В своей истории панорамы Стефан Оттерманн называет этот любопытный вид визуальной культуры парадоксом. «Хотя, кажется, что она предлагает неограниченный вид на настоящий пейзаж, – пишет он, – на самом деле, она полностью окружает наблюдателей и приковывает их к себе гораздо сильнее, чем все предыдущие художественные попытки воспроизвести пейзажи» [Oettermann 1997:21]. Являясь феноменом, усугубляющим столкновение действительности и иллюзии, двух– и трехмерного изображения, свободы движения и эстетической ловушки, панорама как визуальный символ запечатлевает опасные недостатки первоначальных представлений Пьера о поле боя. Ограниченный своей наблюдательной позицией на возвышении, он видит только абстракции действительности, картины, которые сначала слишком схематичны и затем так же эстетически обманчивы. Вместо того чтобы оставить Пьера любоваться этими видами, Толстой требует от своего героя, чтобы он увидел, чем на самом деле являются эти прекрасные, хотя и фальшивые, иллюзии – искусной ложью. Обнажая приемы оптических иллюзий, будь то карты или панорамы, роман представляет визуальную сферу неподлинной, неполноценной и нравственно слабой. И тем самым роман утверждает собственную способность перемещать персонажей в пространстве и во времени – действие, которое почти всегда приводит к соответствующим сдвигам в понимании и сознании. Ставшее возможным благодаря повествованию, это перемещение в конечном итоге избавляет Пьера от его ложных представлений об истории как о спектакле и подталкивает к более сложному пониманию битвы. Он обнаруживает, что должен спуститься с кургана, чтобы получить другое видение. «Пьеру захотелось быть там, – объясняет повествователь, – где были эти дымы, эти блестящие штыки, это движенье, эти звуки» [Толстой 1928–1958, 11:229]. И вот он скачет галопом, очки соскальзывают с его носа – не такой уж незначительный знак снятия искажающе затемненных линз. Когда мы в следующий раз встретим Пьера, он уже присоединится к солдатам на поле боя и столкнется с совершенно иным, но не менее дезориентирующим видом войны.

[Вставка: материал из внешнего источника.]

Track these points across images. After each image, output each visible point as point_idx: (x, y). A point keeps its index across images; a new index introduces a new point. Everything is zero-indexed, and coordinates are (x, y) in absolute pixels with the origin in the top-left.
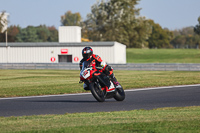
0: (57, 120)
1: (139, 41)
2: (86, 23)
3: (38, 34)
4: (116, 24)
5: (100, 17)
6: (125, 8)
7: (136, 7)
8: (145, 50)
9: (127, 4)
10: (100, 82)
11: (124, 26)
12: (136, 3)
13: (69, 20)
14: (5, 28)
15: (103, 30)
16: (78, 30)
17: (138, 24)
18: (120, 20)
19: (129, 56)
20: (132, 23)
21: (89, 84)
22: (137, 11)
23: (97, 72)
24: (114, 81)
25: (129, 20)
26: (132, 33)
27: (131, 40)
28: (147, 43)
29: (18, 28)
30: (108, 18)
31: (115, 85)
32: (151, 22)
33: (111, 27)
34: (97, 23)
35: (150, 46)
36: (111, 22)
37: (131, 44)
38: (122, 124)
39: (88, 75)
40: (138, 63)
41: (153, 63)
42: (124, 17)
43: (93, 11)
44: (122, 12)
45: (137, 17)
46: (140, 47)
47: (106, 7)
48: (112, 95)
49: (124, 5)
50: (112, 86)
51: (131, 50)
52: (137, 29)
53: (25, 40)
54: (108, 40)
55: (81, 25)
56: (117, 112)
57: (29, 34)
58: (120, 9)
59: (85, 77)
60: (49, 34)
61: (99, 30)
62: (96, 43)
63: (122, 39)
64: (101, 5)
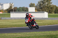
1: (52, 11)
2: (36, 6)
3: (22, 9)
4: (45, 6)
5: (40, 5)
6: (48, 2)
7: (51, 2)
8: (53, 14)
9: (48, 1)
10: (31, 23)
11: (47, 7)
12: (51, 1)
13: (32, 5)
14: (13, 8)
15: (41, 8)
17: (51, 7)
18: (46, 5)
19: (49, 16)
20: (50, 6)
22: (51, 3)
23: (30, 21)
24: (35, 23)
25: (49, 5)
26: (50, 9)
27: (49, 11)
28: (54, 12)
29: (17, 8)
30: (43, 5)
32: (55, 6)
33: (44, 7)
34: (40, 6)
35: (55, 13)
36: (44, 6)
37: (50, 12)
38: (47, 35)
40: (51, 18)
41: (56, 18)
42: (47, 5)
43: (38, 3)
44: (47, 3)
45: (51, 5)
46: (52, 13)
47: (42, 2)
48: (35, 27)
50: (35, 25)
51: (49, 14)
52: (51, 8)
53: (19, 11)
54: (43, 11)
55: (35, 7)
56: (45, 32)
57: (20, 9)
58: (46, 2)
59: (27, 22)
60: (26, 9)
61: (40, 8)
62: (39, 12)
63: (47, 11)
64: (41, 1)
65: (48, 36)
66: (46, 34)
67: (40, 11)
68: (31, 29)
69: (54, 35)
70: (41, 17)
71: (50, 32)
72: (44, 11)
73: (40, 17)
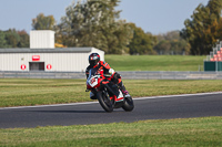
0: (27, 133)
1: (119, 46)
2: (60, 26)
3: (6, 38)
4: (93, 28)
5: (75, 21)
6: (103, 11)
7: (116, 9)
8: (125, 57)
9: (106, 5)
10: (108, 91)
11: (102, 30)
12: (115, 5)
13: (42, 23)
15: (79, 35)
16: (51, 34)
17: (118, 28)
18: (97, 23)
20: (111, 26)
21: (96, 92)
22: (117, 14)
23: (105, 80)
25: (108, 23)
26: (112, 38)
27: (110, 45)
28: (128, 49)
30: (84, 21)
31: (124, 93)
32: (132, 26)
33: (88, 32)
34: (73, 27)
35: (131, 53)
36: (88, 26)
37: (110, 50)
39: (96, 83)
41: (134, 71)
42: (103, 20)
43: (68, 14)
44: (100, 15)
45: (116, 20)
46: (120, 53)
47: (83, 10)
49: (103, 6)
50: (121, 95)
51: (110, 57)
52: (117, 34)
54: (84, 46)
55: (55, 29)
58: (98, 11)
60: (19, 39)
61: (74, 34)
62: (71, 49)
63: (100, 44)
64: (77, 7)
65: (104, 142)
66: (95, 136)
67: (74, 45)
68: (107, 111)
69: (127, 138)
70: (77, 70)
71: (113, 124)
72: (89, 46)
73: (75, 70)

Волшебные фонари раскрыты!
В бородинских главах есть и другие персонажи, которых не меньше, чем Пьера, преследуют зрительные образы. Вечером 25 августа, уже получив приказания на следующий день, Андрей Болконский сидит один в расположении своего полка, думая о вполне реальной возможности смерти. На фоне этой яркой метафизической определенности пустяковые заботы земного существования бледнеют и мерцают, как проекции волшебного фонаря.
И с высоты этого представления все, что прежде мучило и занимало его, вдруг осветилось холодным, белым светом, без теней, без перспективы, без различия очертаний. Вся жизнь представилась ему волшебным фонарем, в который он долго смотрел сквозь стекло и при искусственном освещении. Теперь он увидал вдруг, без стекла, при ярком дневном свете, эти дурно намалеванные картины. – «Да, да, вот они те волновавшие и восхищавшие и мучившие меня ложные образы», говорил он себе, перебирая в своем воображении главные картины своего волшебного фонаря жизни, глядя теперь на них при этом холодном, белом свете дня – ясной мысли о смерти. «Вот они, эти грубо намалеванные фигуры, которые представлялись чем-то прекрасным и таинственным. Слава, общественное благо, любовь к женщине, самое отечество – как велики казались мне эти картины, какого глубокого смысла казались они исполненными!» [Толстой 1928–1958, 11:203–204].